En una de mis primeras visitas a un supermercado canadiense, descubrimos un fallo lamentable en mi integración en Norteamérica: nunca jamás en mi vida había comido “Kraft food”. Deseoso como soy siempre de probar nuevas cosas y de informar a la comunidad calcetinística de todo cuanto me es posible sobre la raza humana, decidimos poner solución al problema lo antes posible, así que compramos una caja de macarrones con queso.
Cuando alguien dice que va a hacerse una “Kraft dinner” significa que va a comer, pero que no tiene tiempo, ganas, dinero, respeto por sí mismo o interés por su salud como para comer algo decente, así que prefiere comer macarrones con queso. De hecho, es algo a lo que los niños norteamericanos están la mar de acostumbrados, y no todos ellos acaban siendo gordos y/o tontos. Eso sí, la salud mental (y probablemente física) de mi anfitriona hizo que compráramos los de la marca “buena”, que en vez de naranjas (digo yo que será que el queso es cheddar) son blancos. Y la caja para cenar dos cuesta ochenta centavos en lugar de sesenta, así que se puede decir que somos unos potentados.
Sí, el concepto suena muy bien, pero cuando preparas la cena en sí misma te das cuenta de que la mayor parte de los nutricionista no la aconsejan. Aquí tenéis el proceso entero, pero para que no os de miedo llegar al final tened en cuenta que yo estoy vivo y escribiendo el día siguiente de haberme enfrentado a ello.
1 – Coges la caja, y descubres que dentro vienen los macarrones normales y corrientes y un paquetito blanco. No sin cierto reparo deduces que si dentro de la caja hay “macarrones con queso” y ya tienes los macarrones, lo que hay dentro del sobre debe ser el queso. Intentando alejar las preocupaciones, empiezas por cocer la pasta.
2 – Como no tienes nada mejor que hacer mientras esperas a que la pasta esté lista, abres el sobre blanco, esperando que el olor a queso que salga de ahí dentro te quite los miedos. En vez de eso, descubres que el “queso” es una especie de harina blanca bastante insípida. El caso es que la pasta ya está lista, así que la escurres y continúas con la receta.
3 – Echas el “queso” en la pasta y añades leche, pero tiene sentido porque de alguna forma habrá que diluir todo ese polvo blanco. Pero…. Dios Santo, también añades una media tonelada de mantequilla. Obviamente eso va a ser mucha mantequilla, pero hay que seguir la receta.

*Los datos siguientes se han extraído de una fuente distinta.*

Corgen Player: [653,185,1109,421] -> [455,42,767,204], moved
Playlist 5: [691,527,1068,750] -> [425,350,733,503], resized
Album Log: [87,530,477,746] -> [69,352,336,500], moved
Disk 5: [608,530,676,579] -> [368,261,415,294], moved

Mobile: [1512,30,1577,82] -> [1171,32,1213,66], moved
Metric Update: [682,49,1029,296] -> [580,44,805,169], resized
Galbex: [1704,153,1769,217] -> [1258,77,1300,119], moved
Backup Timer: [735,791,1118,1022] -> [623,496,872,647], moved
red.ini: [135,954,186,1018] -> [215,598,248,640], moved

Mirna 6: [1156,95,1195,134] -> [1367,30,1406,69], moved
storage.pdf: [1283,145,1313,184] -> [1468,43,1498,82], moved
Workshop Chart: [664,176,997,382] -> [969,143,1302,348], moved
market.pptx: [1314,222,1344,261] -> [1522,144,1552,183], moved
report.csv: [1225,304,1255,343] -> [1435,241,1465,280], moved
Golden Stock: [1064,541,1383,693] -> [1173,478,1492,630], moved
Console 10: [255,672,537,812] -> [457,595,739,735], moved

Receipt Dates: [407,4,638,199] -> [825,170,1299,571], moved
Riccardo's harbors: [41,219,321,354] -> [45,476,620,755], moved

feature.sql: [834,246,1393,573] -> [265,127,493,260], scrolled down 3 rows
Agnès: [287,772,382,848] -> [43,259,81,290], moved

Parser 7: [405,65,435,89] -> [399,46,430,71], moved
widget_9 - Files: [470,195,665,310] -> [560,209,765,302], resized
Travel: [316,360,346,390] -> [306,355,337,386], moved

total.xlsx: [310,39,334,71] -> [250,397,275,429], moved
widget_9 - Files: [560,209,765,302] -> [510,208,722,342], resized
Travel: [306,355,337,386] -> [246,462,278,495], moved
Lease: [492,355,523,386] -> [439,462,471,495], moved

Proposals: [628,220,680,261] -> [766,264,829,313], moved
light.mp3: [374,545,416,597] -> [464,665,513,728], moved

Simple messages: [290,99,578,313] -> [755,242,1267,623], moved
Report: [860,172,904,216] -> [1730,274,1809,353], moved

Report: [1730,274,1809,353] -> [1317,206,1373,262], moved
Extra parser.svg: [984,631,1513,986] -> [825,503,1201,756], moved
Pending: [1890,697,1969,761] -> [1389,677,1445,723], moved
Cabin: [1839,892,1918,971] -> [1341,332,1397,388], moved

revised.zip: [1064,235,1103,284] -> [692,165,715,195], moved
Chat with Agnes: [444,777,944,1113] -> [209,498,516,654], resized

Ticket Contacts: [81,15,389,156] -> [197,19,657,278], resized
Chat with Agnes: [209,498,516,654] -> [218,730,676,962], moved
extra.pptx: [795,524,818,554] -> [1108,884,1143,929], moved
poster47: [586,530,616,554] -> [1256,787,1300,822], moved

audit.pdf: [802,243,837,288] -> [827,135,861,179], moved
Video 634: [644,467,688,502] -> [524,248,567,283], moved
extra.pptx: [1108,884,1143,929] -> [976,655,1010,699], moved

Lo dejas en el fuego mientras remueves hasta que la mantequilla se funde y se mezcla con la leche y el “queso”.
4 – Lo pones todo en un bol (no, no pongas platos. Si vas a tomar “kraft dinner” no puedes usar un plato). Rezas, y lo pruebas.
El primer bocado me supo netamente a mantequilla. Entonces mi anfitriona dijo que ella necesitaba ponerle algo para que a) le diera sabor y b) le pareciese menos nocivo, así que hicimos unos dados de tomate y los añadimos. Entonces la cosa sabía a tomate con mantequilla. ¿Mi conclusión? O pusimos demasiada mantequilla o la receta está pensada para que todo dependa de tu mantequilla.
Pero tengo que reconocer que no me desagradó del todo. Quizá pensaba que una cena completa por menos de dos dólares en uno de los países más desarrollados del mundo tenía por fuerza que saber mucho peor, o provocar un agujero en el estómago de manera mucho más rápida, o causar obesidad mórbida en una noche. No es que sea mi plato favorito, pero tampoco es algo que no vaya a repetir nunca. Y De hecho quiero probar la versión barata, con su color asustantemente naranja (el producto original de la marca Kraft que da nombre al plato), o probar a meterle kétchup a la mezcla y ver cómo reacciona mi cuerpo.